Students rotated through four stations spaced out around a section of the Ruby River. The annual educational event typically hosts third through fifth graders from several schools. But Twin Bridges was the only participating school for the Ruby Conservation District’s 16th annual Kids’ River Resource Day.
Tim Gander and Lucas Bateman with Montana Fish, Wildlife and Parks waded into the water’s riffles with a large pole to collect a bucket of fish. The electric shock seemed to wear off by the time the bucket was placed on the table, as Twin Bridges’ students peered into the splashing water.
After a few drops from a brown bottle relaxed the fish, hands plunged into the water containing a large whitefish and several small brown trout. FWP recently restored the section of river. They replaced the muddy riverbed with native gravel to improve spawning habitat and restored the shore with vegetation for bug hatches to feed the fish.
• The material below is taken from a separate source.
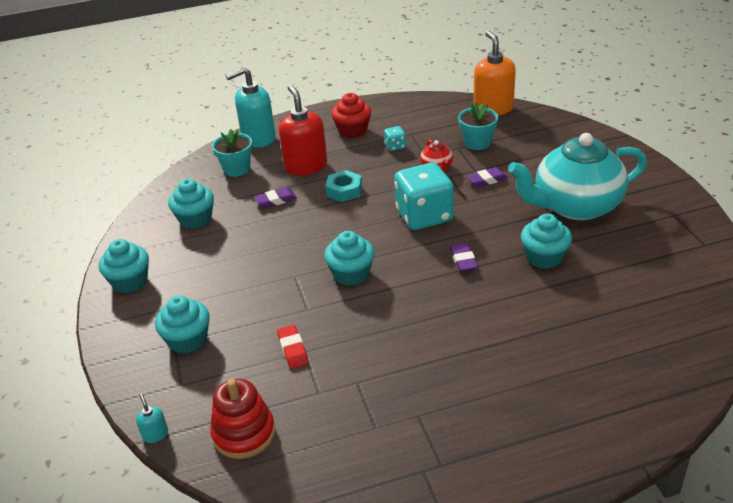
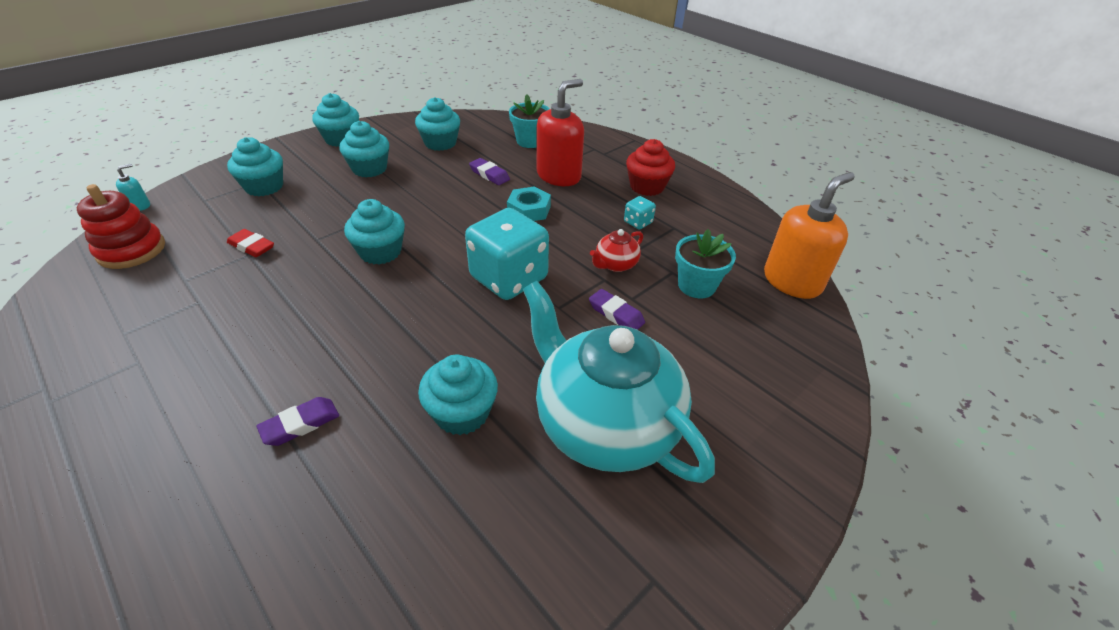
camera: 60 degrees right, 5 degrees up
(208, 268) = (369, 169): none -> turquoise cupcake
(258, 138) = (589, 138): turquoise soap dispenser -> none
(293, 349) = (252, 246): red eraser -> red eraser turned 75 degrees clockwise
(463, 260) = (430, 332): purple eraser -> purple eraser (300, 424)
According to Bateman, only a few adult fish were found in that section of the Ruby River two years ago, before the restoration. But the bucket full of juvenile trout, which twitched in students’ hands, indicated a recovering fishery.
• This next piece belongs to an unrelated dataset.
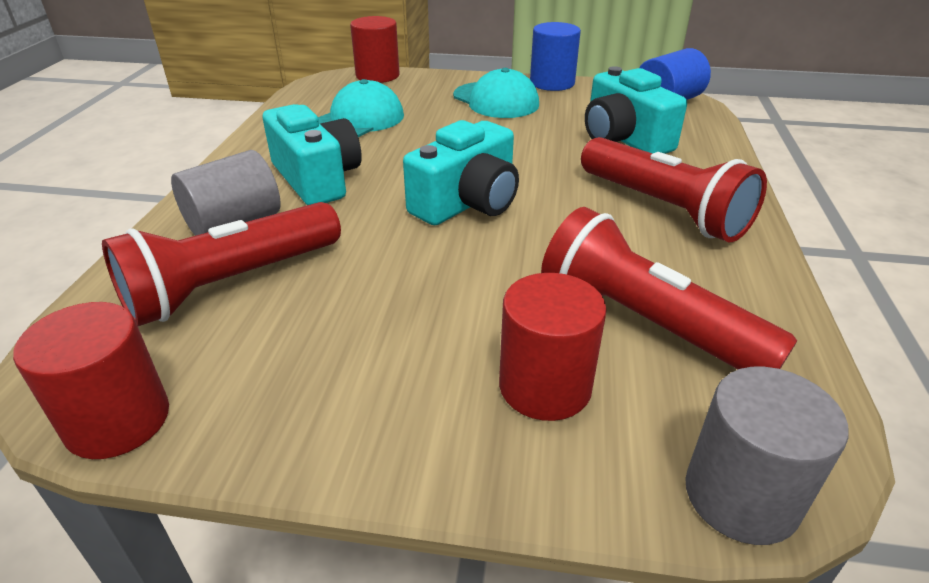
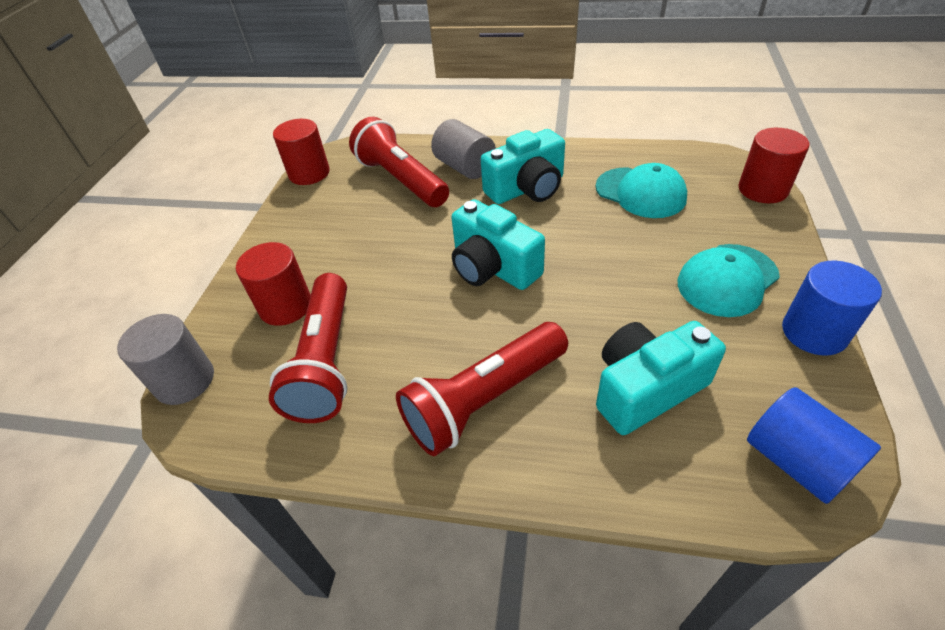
camera: 95 degrees right, 10 degrees up
(646, 324) = (326, 360): red flashlight -> red flashlight turned 135 degrees clockwise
Around a large bend upriver, Jarrett Payne with FWP brought students to the riverbank to show them riparian plants. He taught them how to identify riparian grasses.
“Sedges have edges. Rushes are round. And grasses have stems that are hollow all the way to the ground,” Payne said.
Students learned about compost at another station. They pulled dirty items from a bin to determine if it was compostable. Kaleena Miller with Montana State University Butte showed the Twin Bridges’ students how compost and worms create a healthy foundation for plants.
A large bison hide and skull covered most of a table at another station. Students combed their fingers through the thick brown fur as they asked Bill Stender from the Snowcrest Ranch questions. Stender explained bison history in the valley and the biological traits of the massive animal, like its quickness.
The Kids’ River Resource Day’s smaller participation allotted students more time at each station. Laughter and squeals occasionally pierced the soft murmurs of the informative stations as students touched things unusual to them -- the loose teeth on a bison skull, the protective slime of a fish, the mud of a riparian area, or the questionable items in a compost bucket.